Last month, a family from northern Israel was visiting the museum when their youngest son tipped over the jar, which smashed into pieces.

Alex Geller, the boy’s father, said his son — the youngest of three — is exceptionally curious, and that the moment he heard the crash, “please let that not be my child” was the first thought that raced through his head.

The jar has been on display at the Hecht Museum in Haifa for 35 years.

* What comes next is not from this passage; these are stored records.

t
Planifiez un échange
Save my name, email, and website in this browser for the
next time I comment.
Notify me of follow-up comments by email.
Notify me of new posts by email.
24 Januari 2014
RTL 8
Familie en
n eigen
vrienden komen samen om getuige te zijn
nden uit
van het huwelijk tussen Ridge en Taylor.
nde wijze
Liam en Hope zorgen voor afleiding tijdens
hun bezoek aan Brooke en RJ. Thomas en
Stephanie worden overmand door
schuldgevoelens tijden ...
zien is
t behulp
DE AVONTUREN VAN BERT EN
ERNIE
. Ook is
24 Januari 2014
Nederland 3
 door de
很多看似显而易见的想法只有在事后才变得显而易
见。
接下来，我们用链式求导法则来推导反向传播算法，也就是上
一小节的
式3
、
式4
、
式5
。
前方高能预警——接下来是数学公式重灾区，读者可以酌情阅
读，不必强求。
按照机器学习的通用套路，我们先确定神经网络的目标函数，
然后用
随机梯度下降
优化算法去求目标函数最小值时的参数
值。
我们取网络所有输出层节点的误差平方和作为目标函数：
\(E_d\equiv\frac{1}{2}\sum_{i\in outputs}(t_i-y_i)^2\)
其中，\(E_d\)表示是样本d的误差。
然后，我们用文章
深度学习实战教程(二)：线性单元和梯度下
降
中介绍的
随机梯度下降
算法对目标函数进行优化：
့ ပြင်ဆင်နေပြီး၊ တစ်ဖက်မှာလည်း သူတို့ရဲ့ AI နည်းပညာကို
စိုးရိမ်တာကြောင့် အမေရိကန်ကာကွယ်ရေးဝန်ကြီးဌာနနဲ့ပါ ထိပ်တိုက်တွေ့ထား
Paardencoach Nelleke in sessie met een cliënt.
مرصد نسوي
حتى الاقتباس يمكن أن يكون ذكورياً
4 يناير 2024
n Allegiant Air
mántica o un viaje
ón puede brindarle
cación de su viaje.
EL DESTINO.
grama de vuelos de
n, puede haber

It was one of the only containers of its size and from that period still complete when it was discovered.

The Bronze Age jar is one of many artifacts exhibited out in the open, part of the Hecht Museum’s vision of letting visitors explore history without glass barriers, said Inbal Rivlin, the director of the museum, which is associated with Haifa University in northern Israel.

It was likely used to hold wine or oil, and dates back to between 2200 and 1500 B.C.

Rivlin and the museum decided to turn the moment, which captured international attention, into a teaching moment, inviting the Geller family back for a special visit and hands-on activity to illustrate the restoration process.

Rivlin added that the incident provided a welcome distraction from the ongoing war in Gaza. “Well, he’s just a kid. So I think that somehow it touches the heart of the people in Israel and around the world,“ said Rivlin.

Roee Shafir, a restoration expert at the museum, said the repairs would be fairly simple, as the pieces were from a single, complete jar. Archaeologists often face the more daunting task of sifting through piles of shards from multiple objects and trying to piece them together.

Experts used 3D technology, hi-resolution videos, and special glue to painstakingly reconstruct the large jar.

Less than two weeks after it broke, the jar went back on display at the museum. The gluing process left small hairline cracks, and a few pieces are missing, but the jar’s impressive size remains.

The only noticeable difference in the exhibit was a new sign reading “please don’t touch.”